→ **WHAT THE TASK REQUIRES**:
In the text read from the data, replace "proses" with "tahapan" everywhere it appears and keep every other word unchanged. Leave the picture out of your answer.

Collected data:

##############################

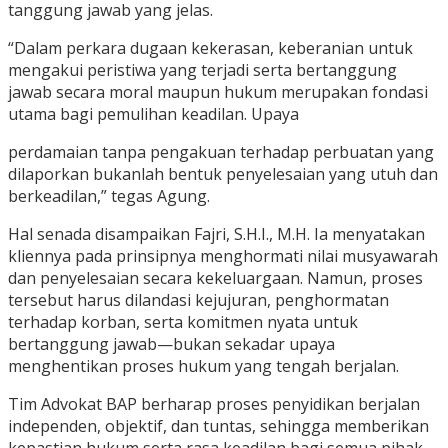
tanggung jawab yang jelas.
“Dalam perkara dugaan kekerasan, keberanian untuk
mengakui peristiwa yang terjadi serta bertanggung
jawab secara moral maupun hukum merupakan fondasi
utama bagi pemulihan keadilan. Upaya
perdamaian tanpa pengakuan terhadap perbuatan yang
dilaporkan bukanlah bentuk penyelesaian yang utuh dan
berkeadilan,” tegas Agung.
Hal senada disampaikan Fajri, S.H.I., M.H. Ia menyatakan
kliennya pada prinsipnya menghormati nilai musyawarah
dan penyelesaian secara kekeluargaan. Namun, proses
tersebut harus dilandasi kejujuran, penghormatan
terhadap korban, serta komitmen nyata untuk
bertanggung jawab—bukan sekadar upaya
menghentikan proses hukum yang tengah berjalan.
Tim Advokat BAP berharap proses penyidikan berjalan
independen, objektif, dan tuntas, sehingga memberikan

##############################

→ **SOLUTION BELOW**:
tanggung jawab yang jelas.
“Dalam perkara dugaan kekerasan, keberanian untuk
mengakui peristiwa yang terjadi serta bertanggung
jawab secara moral maupun hukum merupakan fondasi
utama bagi pemulihan keadilan. Upaya
perdamaian tanpa pengakuan terhadap perbuatan yang
dilaporkan bukanlah bentuk penyelesaian yang utuh dan
berkeadilan,” tegas Agung.
Hal senada disampaikan Fajri, S.H.I., M.H. Ia menyatakan
kliennya pada prinsipnya menghormati nilai musyawarah
dan penyelesaian secara kekeluargaan. Namun, tahapan
tersebut harus dilandasi kejujuran, penghormatan
terhadap korban, serta komitmen nyata untuk
bertanggung jawab—bukan sekadar upaya
menghentikan tahapan hukum yang tengah berjalan.
Tim Advokat BAP berharap tahapan penyidikan berjalan
independen, objektif, dan tuntas, sehingga memberikan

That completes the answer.